* **Provided records**:
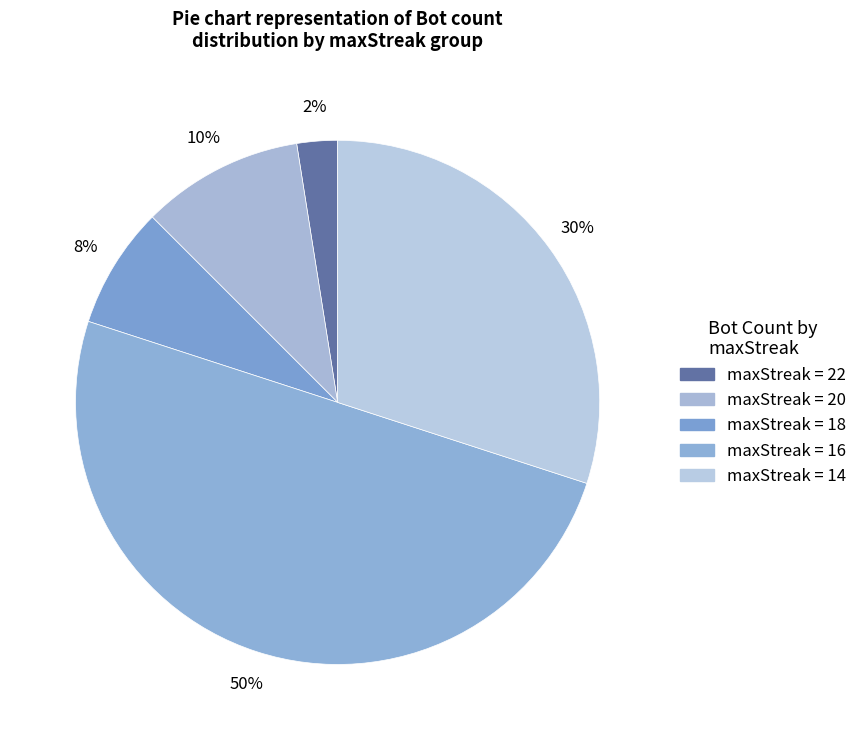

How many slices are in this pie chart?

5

* * *

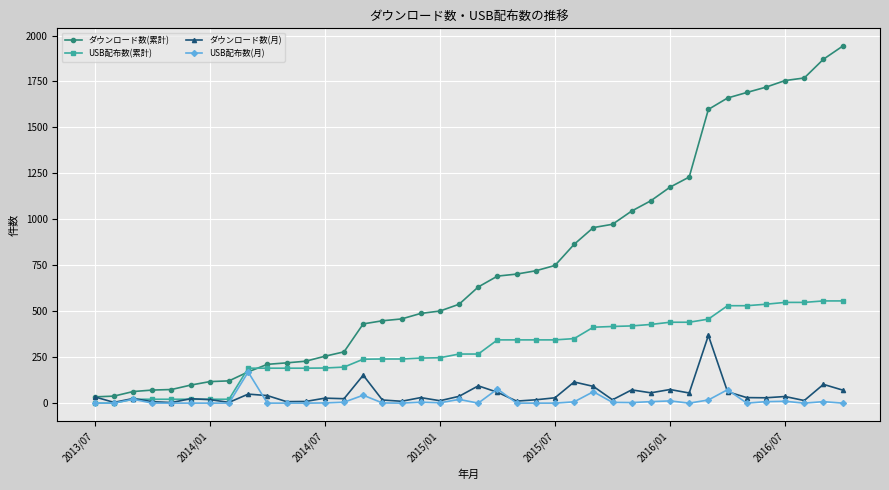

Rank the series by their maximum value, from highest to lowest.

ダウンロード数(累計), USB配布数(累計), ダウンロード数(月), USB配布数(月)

* * *

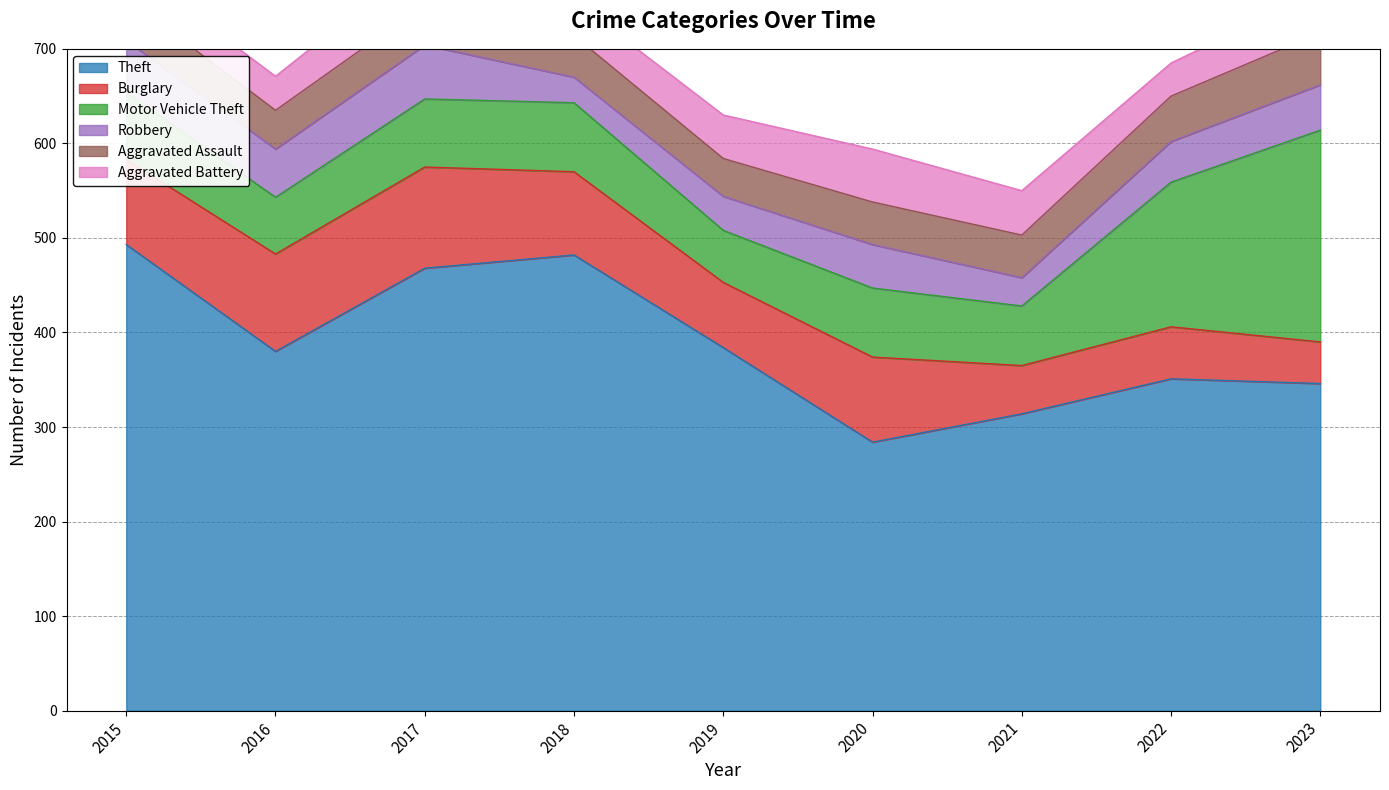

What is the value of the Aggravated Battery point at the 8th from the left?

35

* **What to work on**:
Pick out every line of the entries above that contains the string "from". Case counts.

* **Response area**:
Rank the series by their maximum value, from highest to lowest.
What is the value of the Aggravated Battery point at the 8th from the left?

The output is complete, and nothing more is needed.